そこをクリアして、それはアレだと明確に判断できるものであっても、なまじ親しかったりすれば、
「なんかアレだが聞き流しておくか。良い人だって知ってるし」
と情状酌量や見過ごしが働きそうなもので。
一番は多いのは、
「これに対してはなんかアレなこと言ってるけど、そこを求めてツイッターをフォローしたわけじゃないからここは無視」
という反応なような気がする。
バッサリ「駄目だ」と言い切れるのは、むしろ後腐れがない赤の他人のほうがやりやすいんでないかなぁなんて思います。
テレビにうつる事件や不祥事については素直に「クソだな」「アホくせえ」と言えても、現場で言えるかというお話であります……むずかしいですね……。
ぼくも、尊敬する作家さんについて、「ある特定の話題・人物に対してはどうしてこうも痛罵されているのだろう? 年がら年じゅう揶揄とか批判とかをしている気がする」と不思議に思うふるまいを見ていたりもしますが、ふつうにスルーしちゃったりする。そもそもコミュニケーションをとる手段がないけど。
(たとえばある作家さんについて「千野坊」「千野」でツイート検索して出てくるつぶやきの量や頻度は「これは粘着ではないのか……?」と素朴に思う)
そしてそのうち、なぜそうも辛辣に批判しているのか? その理由が明かされた文面に出会ったりして、「そういう経緯でそうなってるんだな」と納得する場合もある。
そんな感じで「一部はアレだけど、その人がどういう理屈でそう言っているのかはわかる(からスルーをする)」みたいなひとも、呉座氏のツイッターフォロワーのなかにはいらっしゃるんじゃないかなぁ……という印象ももちました。
{呉座氏のツイートについても、たとえば医大の男女差別にかんして出てきた「お嬢様の自己実現なんて知らんがな」はショッキングなわけですが……
正直言ってその「女性蔑視発言」の部分は、「なんでそんな事言うかね・・・」と僕ですら引いてしまうモノも結構含まれていて、それをちゃんと「ダメなものはダメ」って言っていく意味はあると思います。今回の件ではご本人も謝罪してますしね。
一方で、色々な過去発言を遡っていくと、例えば例の私立医学部入試の男性に有利な傾斜配分問題について、そういうのを単なる男女差別的な課題として捉えるんじゃなくて、
「そうまでしなくちゃいけない医者の過重労働で支えられている今の日本の医療のクオリティを、女性差別をしないでも実現できるにはどうすればいいか?」
という方向に持っていくべきだ・・・みたいな傾向の「いらだち」については私は凄い理解できる気持ちになりました。

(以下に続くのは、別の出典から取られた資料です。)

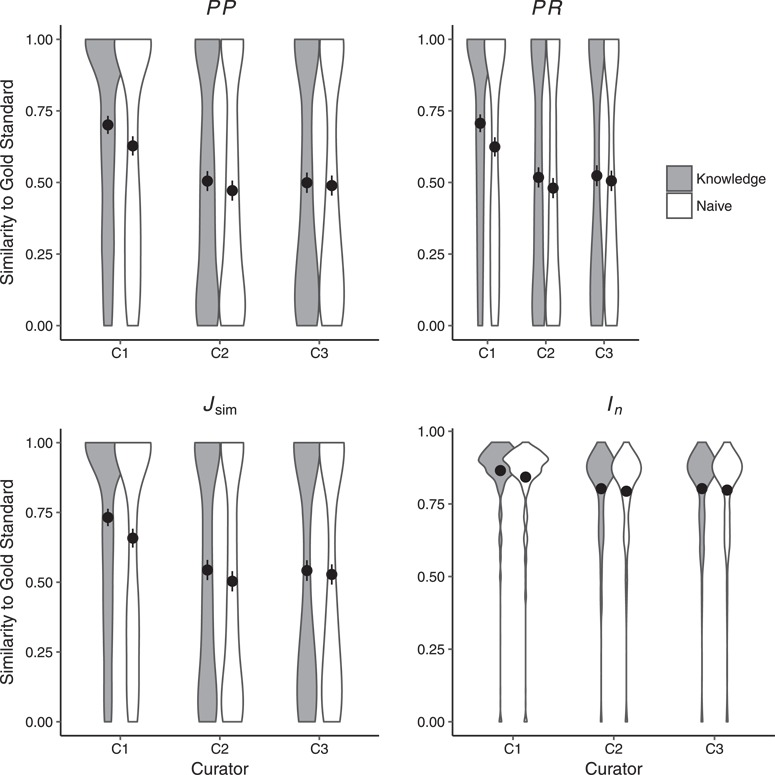
Similarity of human annotations to the gold standard in Naïve and Knowledge rounds. Shown are means across all 463 character states. Error bars represent two standard errors of the mean. Curators C1 (as per PP, PR, \documentclass[12pt]{minimal}
\usepackage{amsmath}
\usepackage{wasysym}
\usepackage{amsfonts}
\usepackage{amssymb}
\usepackage{amsbsy}
\usepackage{upgreek}
\usepackage{mathrsfs}
\setlength{\oddsidemargin}{-69pt}
\begin{document}
}{}$J_{\mbox{sim}}$\end{document} and \documentclass[12pt]{minimal}
\usepackage{amsmath}
\usepackage{wasysym}
\usepackage{amsfonts}
\usepackage{amssymb}
\usepackage{amsbsy}
\usepackage{upgreek}
\usepackage{mathrsfs}
\setlength{\oddsidemargin}{-69pt}
\begin{document}
}{}$I_n$\end{document}) and C2 (as per PR, \documentclass[12pt]{minimal}
\usepackage{amsmath}
\usepackage{wasysym}
\usepackage{amsfonts}
\usepackage{amssymb}
\usepackage{amsbsy}
\usepackage{upgreek}
\usepackage{mathrsfs}
\setlength{\oddsidemargin}{-69pt}
\begin{document}
}{}$J_{\mbox{sim}}$\end{document}) were significantly closer to the gold standard in the Knowledge round as compared to the Naïve round. Detailed results are shown in Supplementary Materials, Table 2.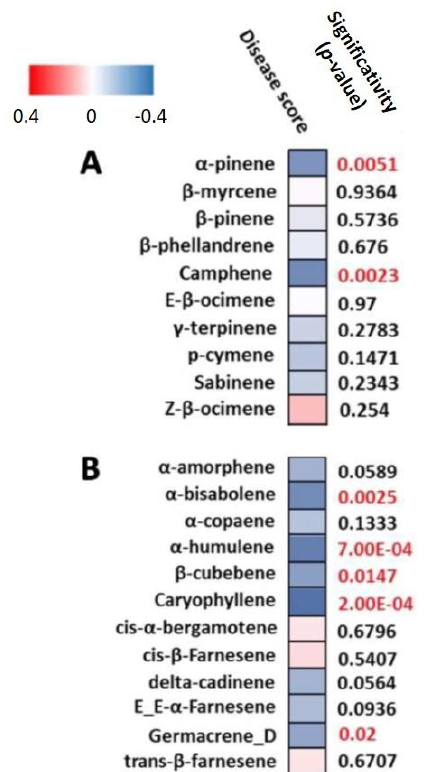
Figure 1. Spearman rank correlation between disease score and the contents of the 22 terpenes (( A ) monoterpenes; ( B ) sesquiterpenes) that mQTL co-localized with rQTL. Red square indicates positive correlation and blue, negative correlation (i.e., the higher levels of these terpenes the lower the symptoms). Significance of correlation is given by the p -value. Red labels indicate p -values < 0.05. mQTL associated with these seven terpenes co-localized with rQTL on chr 1, 4, 6 and 8 (Figure 2). For mQTL on chr 1, 4 and 6, favorable alleles for their accumulation and favorable alleles for resistance underlying the rQTL were brought by K3. For rQTLs on chr 8, H1 brought the favorable allele for resistance and the favorable alleles for terpene accumulation (α -humulene, caryophyllene and germacrene D). Metabolite accumulation explained by the mQTL (global R 2 ) ranged between 12% (for α -humulene) and 58% (for α -pinene and camphen e) (Table 1). The heritability varied from 31% (β -cubebene) to 65 and 68% for camphene and α -pinene, respectively. Camphene and α -pinene exhibited the same max position for their respective two mQTL on chr4 with approximately the same R 2 . These two metabolites shared the same max position with caryophyllene at the bottom of the chr 4. Germacrene D and β -cubebene also had the same max position on chr 1 and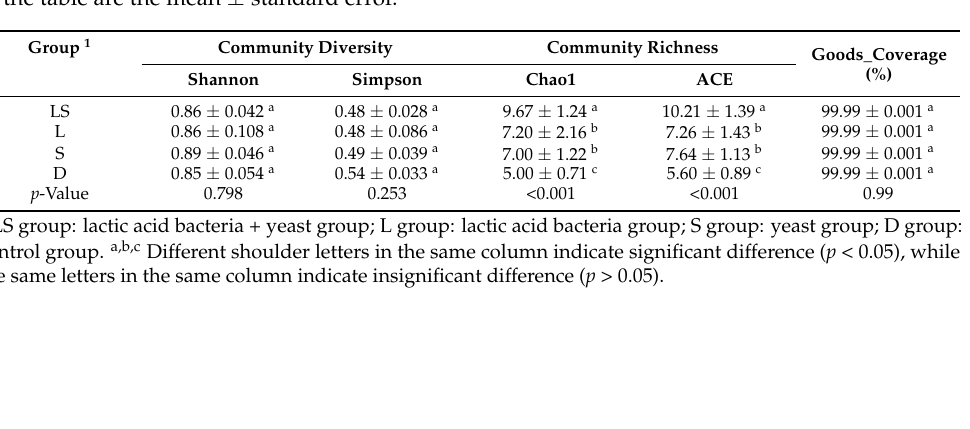
Table 3. Alpha diversity indices of newborn cattle in groups fed different compound probiotics. Data in the table are the mean ± standard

note、倉本圭造著『「呉座先生事件」に思うことと、「分断の時代を真剣に超えるオードリー・タンの知恵」が身近な活動家にも理解されていない話について』
……騒動後にツイートを読まれたかたのなかにも、そんな風に読んでいるひとがいたり(いや上の記事は「それはそれとして」というお話みたいなんですけど)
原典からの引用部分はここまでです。